Morte di un precario, di Emanuele Carrieri
Fra poche settimane, avrebbe dovuto prendere parte a una esposizione con una sua opera. Carmine Cerbera, precario napoletano di cinquanta anni, venerdì della scorsa settimana, è morto dissanguato. Si è reciso di netto carotide e giugulare. Superfluo aggiungere che i soccorsi non sono valsi a nulla, la moglie ha forzato la serratura del bagno dove si era rinchiuso, ma non ha potuto bloccare la devastante fuoriuscita di sangue. Carmine lascia moglie e due figlie. A cinquanta anni si sentiva sconfitto, impotente, con ogni probabilità inadeguato per questa società. E si è arreso.
Carmine era un insegnante precario di storia dell’arte, nessuna cattedra e nessun lavoro quest’anno. Ma aveva appena conseguito la seconda laurea. Era il 22 ottobre quando scriveva sul web: “Oggi dovrei essere gioioso perché ho conseguito la seconda laurea, ma sono triste perché il ministro Profumo ci sta distruggendo il futuro … Siamo precari a vita, ammettendo di essere fortunati …”.
La sua è una storia paragonabile a quella di tanti altri: imprenditori, lavoratori autonomi, operai che hanno preferito scomparire in silenzio e togliere il fastidio. Qualcuno ha definito questi suicidi “omicidi di Stato” e il precariato “reato di Stato”.
Di fatto qui non si tratta più del fallimento di un singolo che taglia la corda per vigliaccheria, qui si tratta del fallimento di uno Stato, di un modo di governare e di fare politica, è il fallimento di un sistema culturale ed economico che, molto spesso, premia i marpioni e cancella le tutele, le fatiche e i sacrifici di tanti lavoratori.
Probabilmente è arrivato il momento di pensare e formulare un sistema meno irragionevole e insopportabile. Eppure il primo articolo della Costituzione recita: “L’Italia è una Repubblica democratica, fondata sul lavoro. La sovranità appartiene al popolo, che la esercita nelle forme e nei limiti della Costituzione”. E ancora altri articoli che parlano di diritto al lavoro, di dignità, che rimandano alla possibilità, anzi al diritto e al dovere, per ogni cittadino italiano, di sentirsi parte integrante della società, parte di un meccanismo che dovrebbe permettere una crescita personale e collettiva. La domanda che nasce spontanea, però, è se questi articoli facciano ancora oggi parte della nostra Costituzione o siano stati, nel frattempo, aboliti a nostra insaputa.
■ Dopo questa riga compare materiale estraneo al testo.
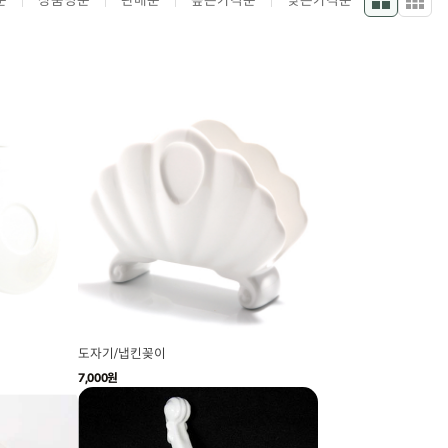
순
상품명순
판매순
높은가격순
낮은가격순
도자기/냅킨꽂이
7,000원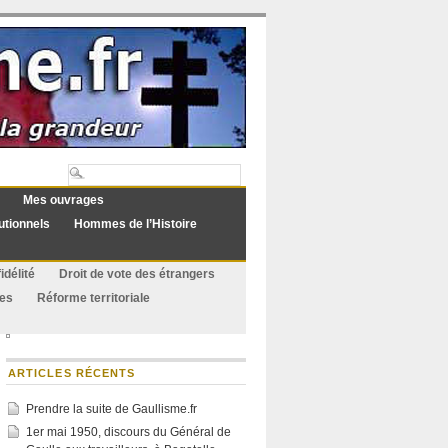
Mes ouvrages
utionnels
Hommes de l’Histoire
idélité
Droit de vote des étrangers
ues
Réforme territoriale
ARTICLES RÉCENTS
Prendre la suite de Gaullisme.fr
1er mai 1950, discours du Général de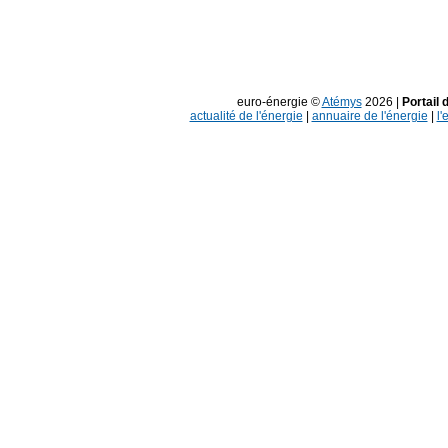
euro-énergie ©
Atémys
2026 |
Portail 
actualité de l'énergie
|
annuaire de l'énergie
|
l'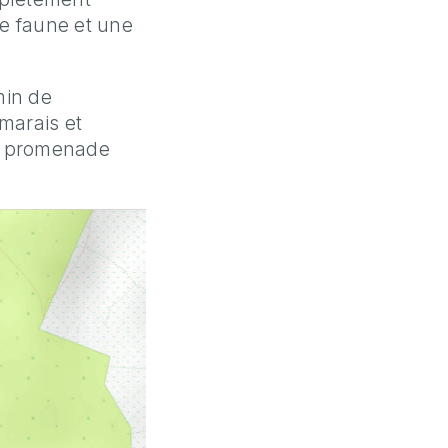
ne faune et une
min de
 marais et
ir promenade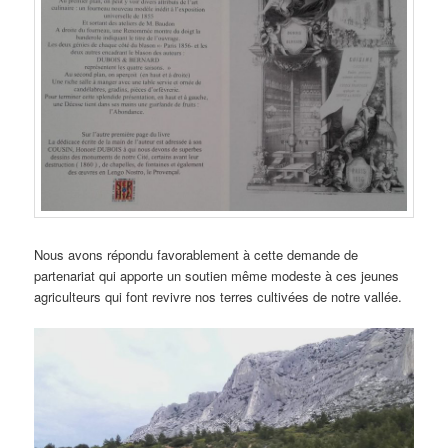
Nous avons répondu favorablement à cette demande de
partenariat qui apporte un soutien même modeste à ces jeunes
agriculteurs qui font revivre nos terres cultivées de notre vallée.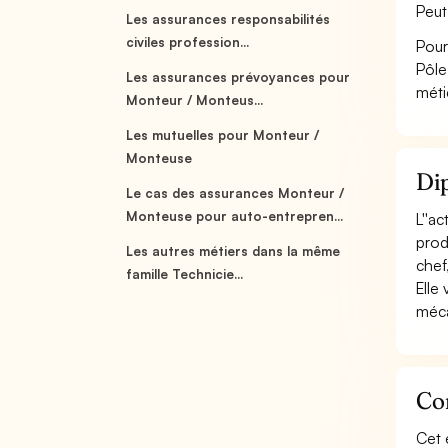
Peut
Les assurances responsabilités
civiles profession...
Pour
Pôle
Les assurances prévoyances pour
méti
Monteur / Monteus...
Les mutuelles pour Monteur /
Monteuse
Dip
Le cas des assurances Monteur /
Monteuse pour auto-entrepren...
L''a
prod
Les autres métiers dans la même
chef, 
famille Technicie...
Elle
méca
Co
Cet 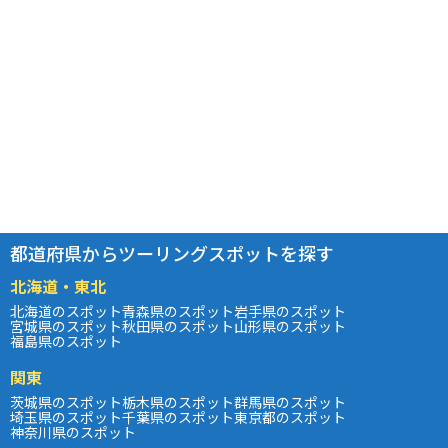
都道府県からツーリングスポットを探す
北海道・東北
北海道のスポット
青森県のスポット
岩手県のスポット
宮城県のスポット
秋田県のスポット
山形県のスポット
福島県のスポット
関東
茨城県のスポット
栃木県のスポット
群馬県のスポット
埼玉県のスポット
千葉県のスポット
東京都のスポット
神奈川県のスポット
Il processo di disconoscimento sociale del lavoro è giunto ormai a un punto da compromettere la dignità della vita della maggioranza delle persone, l’identità collettiva si dissolve e, senza identità, anche quella individuale diventa più fragile. Il lavoro è diventato mercanzia da comprare al minor prezzo possibile e i lavoratori sono diventati quasi senza corpo, fisico e psicologico. E in questo contesto si colloca il fenomeno della precarietà, in cui le persone vengono riconsegnate alla loro solitudine individuale. Certo è che quello che sta avvenendo nel nostro Paese, in spregio totale a qualsiasi dinamica democratica, è il disconoscimento del disagio, dell’avvilimento e della prostrazione vissuta da intere categorie di lavoratori, messe alla porta da quella che, fino a poco tempo fa, appariva come la loro area di lavoro stabile e sicuro. C’è chi per vergogna, per disillusione, forse anche per timore, non riesce a sopportare quella che sembra essere diventata una feroce condanna. Il fallimento di Carmine non è una vicenda che riguarda lui, la moglie, le due figlie e nemmeno soltanto questo governo, anche se davvero poco è stato fatto nell’ultimo anno per risolvere il problema.
È il fallimento, completo e totale, di venti anni di esecutivi e di politici che hanno lasciato che il nodo dei precari divenisse sempre più aggrovigliato fino ad arrivare a oggi, con generazioni intere di persone travolte, estromesse da un percorso professionale a dispetto di studi, specializzazioni, corsi destinati ad assegnare punteggi, ma, soprattutto, a riempire le tasche di chi ha fiutato l’affare.
Nessuno faccia finta di meravigliarsi, perciò, se una mattina un uomo con moglie e due figlie, una seconda laurea appena conseguita a cinquanta anni e un sistema che gli sta sbattendo in faccia tutte le porte, decide di rinchiudersi in bagno e di tagliarsi la gola.